ЗАДАНИЕ 1 ::
Перескажите кратко или в виде списка абзац текста о работе Флобера, начинающийся словами «Сидя за рабочим столом». Сохраните его главные факты.
ЗАДАНИЕ 2 ::
Представьте в виде таблицы Markdown с колонками «№» и «Строка» строки записей от самого начала до строки с "la tua password" включительно. В столбце «№» укажите порядковый номер, пустые строки и изображения в ответ не включайте.

Собрание сочинений. Т.25. Из сборников:«Натурализм в театре», «Наши драматурги», «Романисты-натуралисты», «Литературные документы»
Шрифт:
Сидя за рабочим столом перед только что написанной страницей и охватив голову руками, он долго и пристально глядел на нее, как бы магнетизируя. Затем, отложив в сторону перо, он погружался в безмолвное раздумье, поглощенный поисками слова, которое от него ускользало, или оборота речи, который никак не мог отыскать. Тургенев, видевший его в такие минуты, говорил, что он не мог смотреть на него без волнения. В эти минуты его не следовало тревожить. В работе он проявлял поистине ангельское терпение, хотя обычно бывал нетерпелив. К языку Флобер питал величайшее уважение, он не вступал с ним в спор, а выжидал, когда тот сам соблаговолит выказать ему свою благосклонность. Флобер говорил, что порою ему приходилось целыми месяцами подыскивать нужные слова.

Исходные записи ::
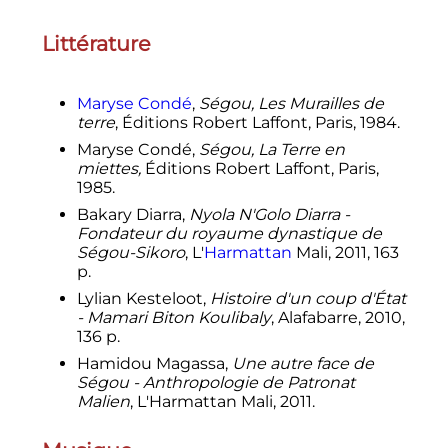
Littérature
Maryse Condé
,
Ségou, Les Murailles de
terre
, Éditions Robert Laffont, Paris, 1984.
Maryse Condé,
Ségou, La Terre en
miettes,
Éditions Robert Laffont, Paris,
1985.
Bakary Diarra,
Nyola N'Golo Diarra -
Fondateur du royaume dynastique de
Ségou-Sikoro
, L'
Harmattan
Mali, 2011, 163
p.
Lylian Kesteloot,
Histoire d'un coup d'État
- Mamari Biton Koulibaly
, Alafabarre, 2010,
136 p.
Hamidou Magassa,
Une autre face de
Ségou - Anthropologie de Patronat
Malien
, L'Harmattan Mali, 2011.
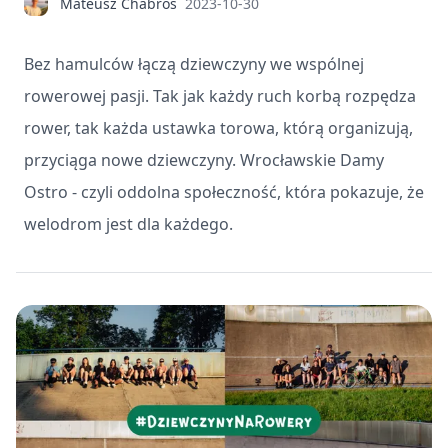
Mateusz Chabros
2023-10-30
Bez hamulców łączą dziewczyny we wspólnej
rowerowej pasji. Tak jak każdy ruch korbą rozpędza
rower, tak każda ustawka torowa, którą organizują,
przyciąga nowe dziewczyny. Wrocławskie Damy
Ostro - czyli oddolna społeczność, która pokazuje, że
welodrom jest dla każdego.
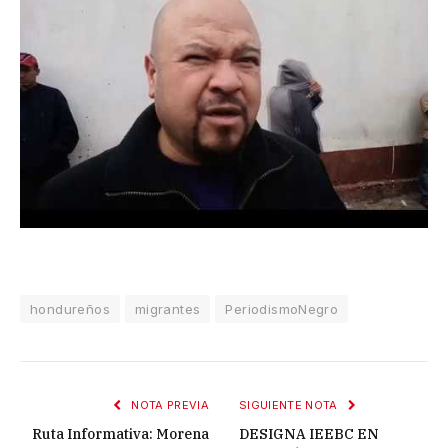
hondureños
migrantes
PeriodismoNegro
NOTA PREVIA
SIGUIENTE NOTA
Ruta Informativa: Morena
DESIGNA IEEBC EN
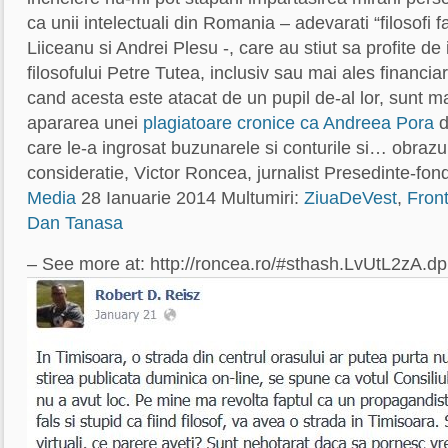
ca unii intelectuali din Romania – adevarati “filosofi 
Liiceanu si Andrei Plesu -, care au stiut sa profite de 
filosofului Petre Tutea, inclusiv sau mai ales financiar, 
cand acesta este atacat de un pupil de-al lor, sunt m
apararea unei
plagiatoare cronice ca Andreea Pora
d
care le-a ingrosat buzunarele si conturile si… obrazu
consideratie, Victor Roncea, jurnalist Presedinte-fon
Media
28 Ianuarie 2014 Multumiri:
ZiuaDeVest
,
Fron
Dan Tanasa
– See more at: http://roncea.ro/#sthash.LvUtL2zA.dp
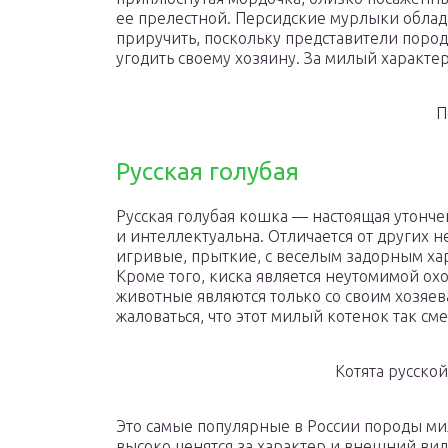
ее прелестной. Персидские мурлыки облад
приручить, поскольку представители поро
угодить своему хозяину. За милый характе
П
Русская голубая
Русская голубая кошка — настоящая утонче
и интеллектуальна. Отличается от других 
игривые, прыткие, с веселым задорным хар
Кроме того, киска является неутомимой охо
животные являются только со своим хозяева
жаловаться, что этот милый котенок так см
Котята русско
Это самые популярные в России породы мил
высоко ценятся за характер и внешний ви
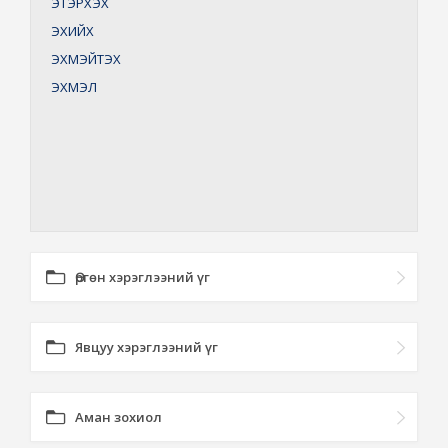
ЭТЭРХЭХ
ЭХИЙХ
ЭХМЭЙТЭХ
ЭХМЭЛ
Өргөн хэрэглээний үг
Явцуу хэрэглээний үг
Аман зохиол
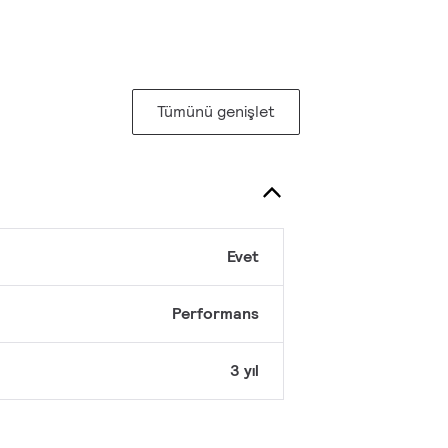
Tümünü genişlet
Evet
Performans
3 yıl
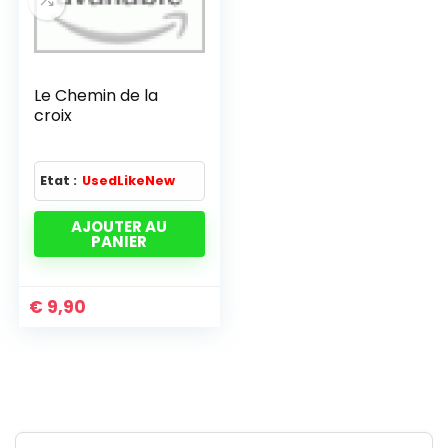
Le Chemin de la
croix
Etat :
UsedLikeNew
AJOUTER AU
PANIER
€
9,90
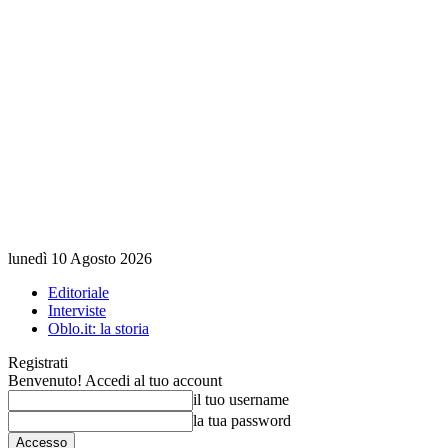
lunedì 10 Agosto 2026
Editoriale
Interviste
Oblo.it: la storia
Registrati
Benvenuto! Accedi al tuo account
il tuo username
la tua password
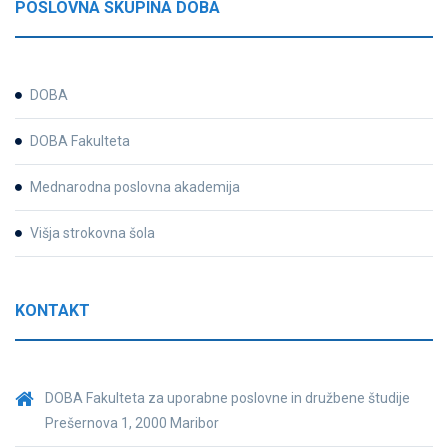
POSLOVNA SKUPINA DOBA
DOBA
DOBA Fakulteta
Mednarodna poslovna akademija
Višja strokovna šola
KONTAKT
DOBA Fakulteta za uporabne poslovne in družbene študije
Prešernova 1, 2000 Maribor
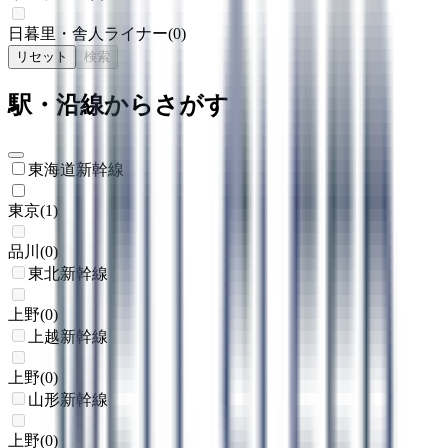
日暮里・舎人ライナー
(
0
)
リセット
検索
駅・沿線からさがす
東海道新幹線
東京
(
1
)
品川
(
0
)
東北新幹線
上野
(
0
)
上越新幹線
上野
(
0
)
山形新幹線
上野
(
0
)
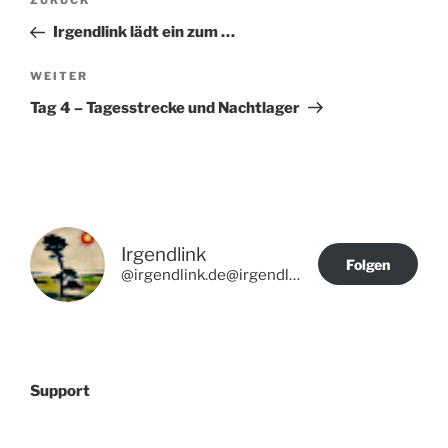
Vorheriger
ZURÜCK
Beitrag
Irgendlink lädt ein zum …
Nächster
WEITER
Beitrag
Tag 4 – Tagesstrecke und Nachtlager
Irgendlink
Folgen
@irgendlink.de@irgendlink.de
Support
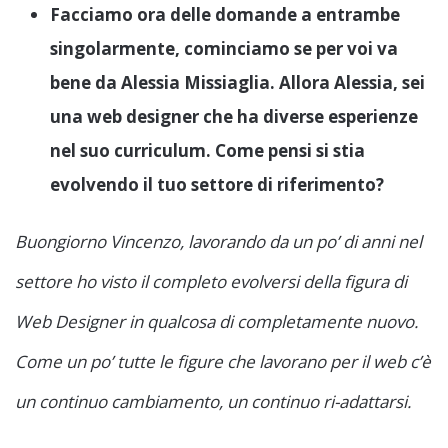
Facciamo ora delle domande a entrambe
singolarmente, cominciamo se per voi va
bene da Alessia Missiaglia. Allora Alessia, sei
una web designer che ha diverse esperienze
nel suo curriculum. Come pensi si stia
evolvendo il tuo settore di riferimento?
Buongiorno Vincenzo, lavorando da un po’ di anni nel
settore ho visto il completo evolversi della figura di
Web Designer in qualcosa di completamente nuovo.
Come un po’ tutte le figure che lavorano per il web c’è
un continuo cambiamento, un continuo ri-adattarsi.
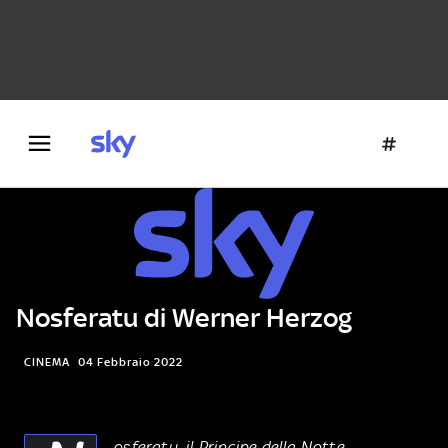
Danza e teatro
Fotografia
Letteratura
Architettura
Nosferatu di Werner Herzog
CINEMA
04 Febbraio 2022
osferatu, il Principe della Notte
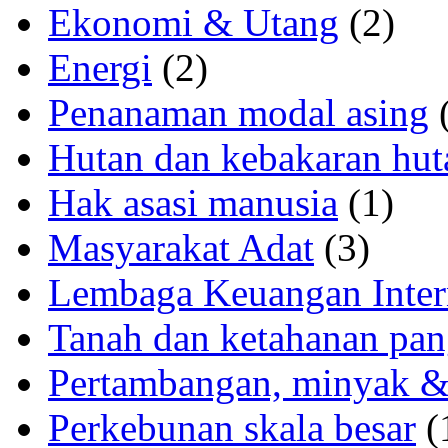
Ekonomi & Utang
(2)
Energi
(2)
Penanaman modal asing
(
Hutan dan kebakaran hut
Hak asasi manusia
(1)
Masyarakat Adat
(3)
Lembaga Keuangan Inter
Tanah dan ketahanan pa
Pertambangan, minyak &
Perkebunan skala besar
(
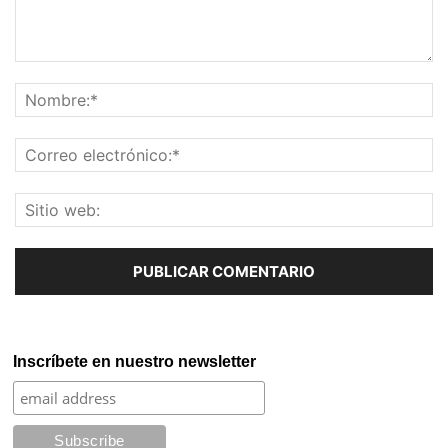
Inscríbete en nuestro newsletter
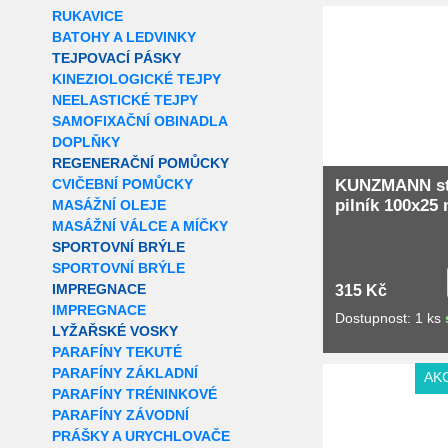
Extra slevy pro r
RUKAVICE
BATOHY A LEDVINKY
TEJPOVACÍ PÁSKY
KINEZIOLOGICKÉ TEJPY
NEELASTICKÉ TEJPY
SAMOFIXAČNÍ OBINADLA
DOPLŇKY
REGENERAČNÍ POMŮCKY
KUNZMANN st
CVIČEBNÍ POMŮCKY
pilník 100x25
MASÁŽNÍ OLEJE
MASÁŽNÍ VÁLCE A MÍČKY
SPORTOVNÍ BRÝLE
SPORTOVNÍ BRÝLE
IMPREGNACE
315 Kč
IMPREGNACE
Dostupnost: 1 ks
LYŽAŘSKÉ VOSKY
PARAFÍNY TEKUTÉ
PARAFÍNY ZÁKLADNÍ
AK
PARAFÍNY TRÉNINKOVÉ
PARAFÍNY ZÁVODNÍ
PRÁŠKY A URYCHLOVAČE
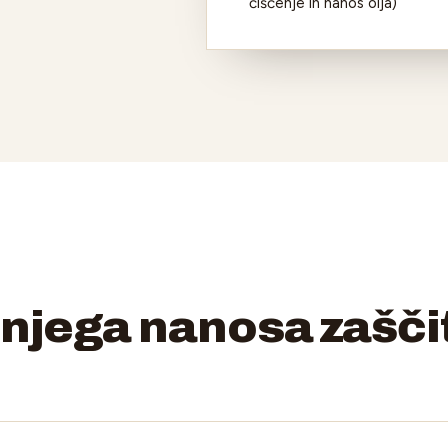
čiščenje in nanos olja)
dnjega nanosa zašč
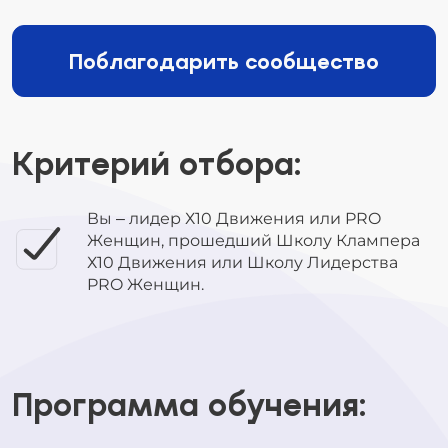
Поблагодарить сообщество
Критерий отбора:
Вы – лидер Х10 Движения или PRO
Женщин, прошедший Школу Клампера
Х10 Движения или Школу Лидерства
PRO Женщин.
Программа обучения:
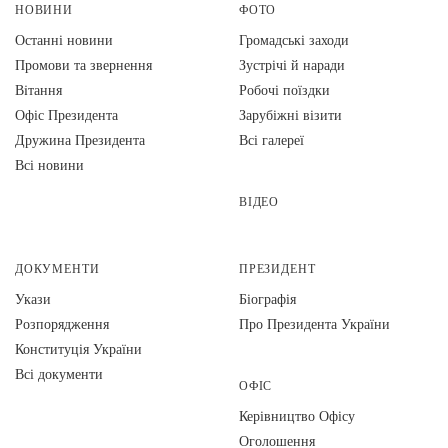
НОВИНИ
ФОТО
Останні новини
Громадські заходи
Промови та звернення
Зустрічі й наради
Вiтання
Робочі поїздки
Офіс Президента
Зарубіжні візити
Дружина Президента
Всі галереї
Всі новини
ВІДЕО
ДОКУМЕНТИ
ПРЕЗИДЕНТ
Укази
Біографія
Розпорядження
Про Президента України
Конституція України
Всі документи
ОФІС
Керівництво Офісу
Оголошення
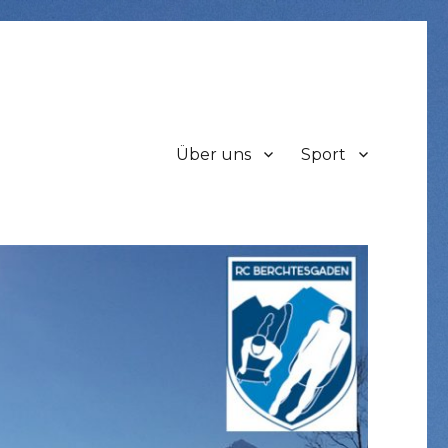
Über uns
Sport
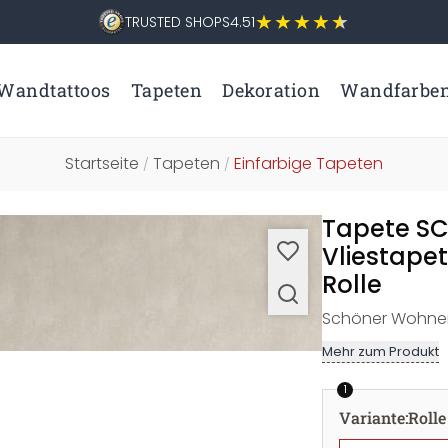
TRUSTED SHOPS
4.51
Wandtattoos
Tapeten
Dekoration
Wandfarbe
Startseite
Tapeten
Einfarbige Tapeten
/
/
Tapete 
Vliestapet
Rolle
Schöner Wohnen -
Mehr zum Produkt
1
Variante
:
Rolle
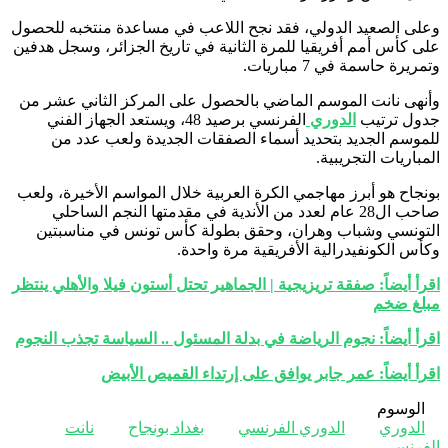
وعلى الصعيد الدولي، فقد نجح اللاعب في مساعدة منتخبه للحصول
على كأس أمم أفريقيا للمرة الثانية في تاريخ الجزائر، وسجل هدفين
وتمريرة حاسمة في 7 مباريات.
وأنهى نانت الموسم الماضي بالحصول على المركز الثاني عشر من
جدول ترتيب
الدوري
الفرنسي برصيد 48، ويستعد الجهاز الفني
للموسم الجديد بتحديد أسماء الصفقات الجديدة ولعب عدد من
المباريات التجريبية.
بونجاح هو أبرز مهاجمي الكرة العربية خلال المواسم الأخيرة، ولعب
صاحب ال28 عام لعدد من الأندية في مقدمتها النجم الساحلي
التونسي وشباب وهران، وحقق بطولة كأس تونس في مناسبتين
وكأس الكونفيدرالية الأفريقية مرة واحدة.
اقرأ أيضاً: صفقة تريزيجية | الجماهير تحتل أستون فيلا والأهلي ينتظر
مبلغ ضخم
اقرأ أيضاً: نجوم الرياضة في بدلة المسئول .. السياسة تجذب النجوم
اقرأ أيضاً: عمر جابر يوافق على إرتداء القميص الأبيض
الوسوم
الدوري
الدوري الفرنسي
بغداد بونجاح
نانت
الفرنسي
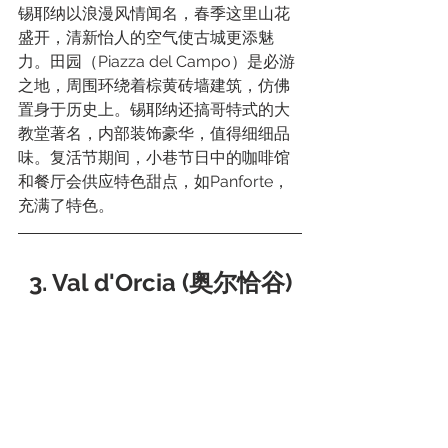
锡耶纳以浪漫风情闻名，春季这里山花
盛开，清新怡人的空气使古城更添魅
力。田园（Piazza del Campo）是必游
之地，周围环绕着棕黄砖墙建筑，仿佛
置身于历史上。锡耶纳还搞哥特式的大
教堂著名，内部装饰豪华，值得细细品
味。复活节期间，小巷节日中的咖啡馆
和餐厅会供应特色甜点，如Panforte，
充满了特色。
3. Val d'Orcia (奥尔恰谷)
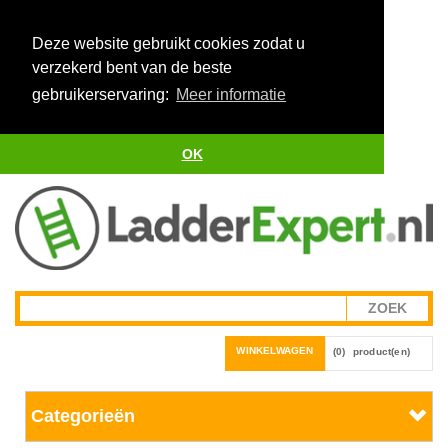
Deze website gebruikt cookies zodat u
verzekerd bent van de beste
gebruikerservaring:
Meer informatie
OK
WINKELWAGEN
(0)
product(en)
Categorieën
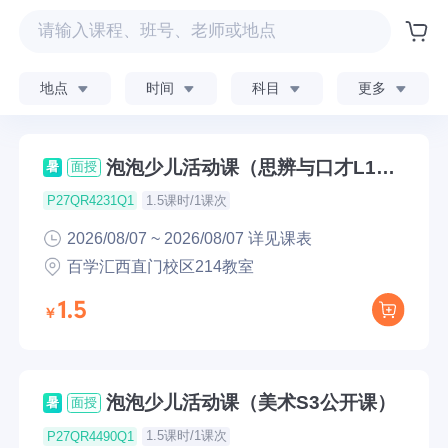
地点
时间
科目
更多
泡泡少儿活动课（思辨与口才L1公
暑
面授
开课）
1.5课时/1课次
P27QR4231Q1
2026/08/07 ~ 2026/08/07 详见课表
百学汇西直门校区214教室
1.5
泡泡少儿活动课（美术S3公开课）
暑
面授
1.5课时/1课次
P27QR4490Q1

РЕЗУЛЬТАТ 1 ::
- Флобер подолгу пристально смотрел на только что написанную страницу, охватив голову руками.
- Затем он откладывал перо и молча искал ускользающее слово или нужный оборот речи.
- По словам Тургенева, видеть его в такие минуты без волнения было невозможно. Тревожить Флобера тогда не следовало.
- Обычно нетерпеливый, в работе он проявлял ангельское терпение.
- Флобер глубоко уважал язык. Он не спорил с ним, а ждал, когда язык сам выкажет ему благосклонность.
- По его словам, иногда он месяцами подыскивал нужные слова.

РЕЗУЛЬТАТ 2 ::
| № | Строка |
|---|---|
| 1 | Littérature |
| 2 | Maryse Condé |
| 3 | , |
| 4 | Ségou, Les Murailles de |
| 5 | terre |
| 6 | , Éditions Robert Laffont, Paris, 1984. |
| 7 | Maryse Condé, |
| 8 | Ségou, La Terre en |
| 9 | miettes, |
| 10 | Éditions Robert Laffont, Paris, |
| 11 | 1985. |
| 12 | Bakary Diarra, |
| 13 | Nyola N'Golo Diarra - |
| 14 | Fondateur du royaume dynastique de |
| 15 | Ségou-Sikoro |
| 16 | , L' |
| 17 | Harmattan |
| 18 | Mali, 2011, 163 |
| 19 | p. |
| 20 | Lylian Kesteloot, |
| 21 | Histoire d'un coup d'État |
| 22 | - Mamari Biton Koulibaly |
| 23 | , Alafabarre, 2010, |
| 24 | 136 p. |
| 25 | Hamidou Magassa, |
| 26 | Une autre face de |
| 27 | Ségou - Anthropologie de Patronat |
| 28 | Malien |
| 29 | , L'Harmattan Mali, 2011. |
| 30 | Mateusz Chabros |
| 31 | 2023-10-30 |
| 32 | Bez hamulców łączą dziewczyny we wspólnej |
| 33 | rowerowej pasji. Tak jak każdy ruch korbą rozpędza |
| 34 | rower, tak każda ustawka torowa, którą organizują, |
| 35 | przyciąga nowe dziewczyny. Wrocławskie Damy |
| 36 | Ostro - czyli oddolna społeczność, która pokazuje, że |
| 37 | welodrom jest dla każdego. |
| 38 | hondureños |
| 39 | migrantes |
| 40 | PeriodismoNegro |
| 41 | NOTA PREVIA |
| 42 | SIGUIENTE NOTA |
| 43 | Ruta Informativa: Morena |
| 44 | DESIGNA IEEBC EN |
| 45 | ca unii intelectuali din Romania – adevarati “filosofi  |
| 46 | Liiceanu si Andrei Plesu -, care au stiut sa profite de  |
| 47 | filosofului Petre Tutea, inclusiv sau mai ales financiar,  |
| 48 | cand acesta este atacat de un pupil de-al lor, sunt m |
| 49 | apararea unei |
| 50 | plagiatoare cronice ca Andreea Pora |
| 51 | d |
| 52 | care le-a ingrosat buzunarele si conturile si… obrazu |
| 53 | consideratie, Victor Roncea, jurnalist Presedinte-fon |
| 54 | Media |
| 55 | 28 Ianuarie 2014 Multumiri: |
| 56 | ZiuaDeVest |
| 57 | , |
| 58 | Fron |
| 59 | Dan Tanasa |
| 60 | – See more at: http://roncea.ro/#sthash.LvUtL2zA.dp |
| 61 | ее прелестной. Персидские мурлыки облад |
| 62 | приручить, поскольку представители поро |
| 63 | угодить своему хозяину. За милый характе |
| 64 | П |
| 65 | Русская голубая |
| 66 | Русская голубая кошка — настоящая утонче |
| 67 | и интеллектуальна. Отличается от других  |
| 68 | игривые, прыткие, с веселым задорным хар |
| 69 | Кроме того, киска является неутомимой охо |
| 70 | животные являются только со своим хозяева |
| 71 | жаловаться, что этот милый котенок так см |
| 72 | Котята русско |
| 73 | Это самые популярные в России породы мил |
| 74 | высоко ценятся за характер и внешний ви |
| 75 | ЭТЭРХЭХ |
| 76 | ЭХИЙХ |
| 77 | ЭХМЭЙТЭХ |
| 78 | ЭХМЭЛ |
| 79 | Өргөн хэрэглээний үг |
| 80 | Явцуу хэрэглээний үг |
| 81 | Аман зохиол |
| 82 | Tümünü genişlet |
| 83 | Evet |
| 84 | Performans |
| 85 | 3 yıl |
| 86 | Le Chemin de la |
| 87 | croix |
| 88 | Etat : |
| 89 | UsedLikeNew |
| 90 | AJOUTER AU |
| 91 | PANIER |
| 92 | € |
| 93 | 9,90 |
| 94 | lunedì 10 Agosto 2026 |
| 95 | Editoriale |
| 96 | Interviste |
| 97 | Oblo.it: la storia |
| 98 | Registrati |
| 99 | Benvenuto! Accedi al tuo account |
| 100 | il tuo username |
| 101 | la tua password |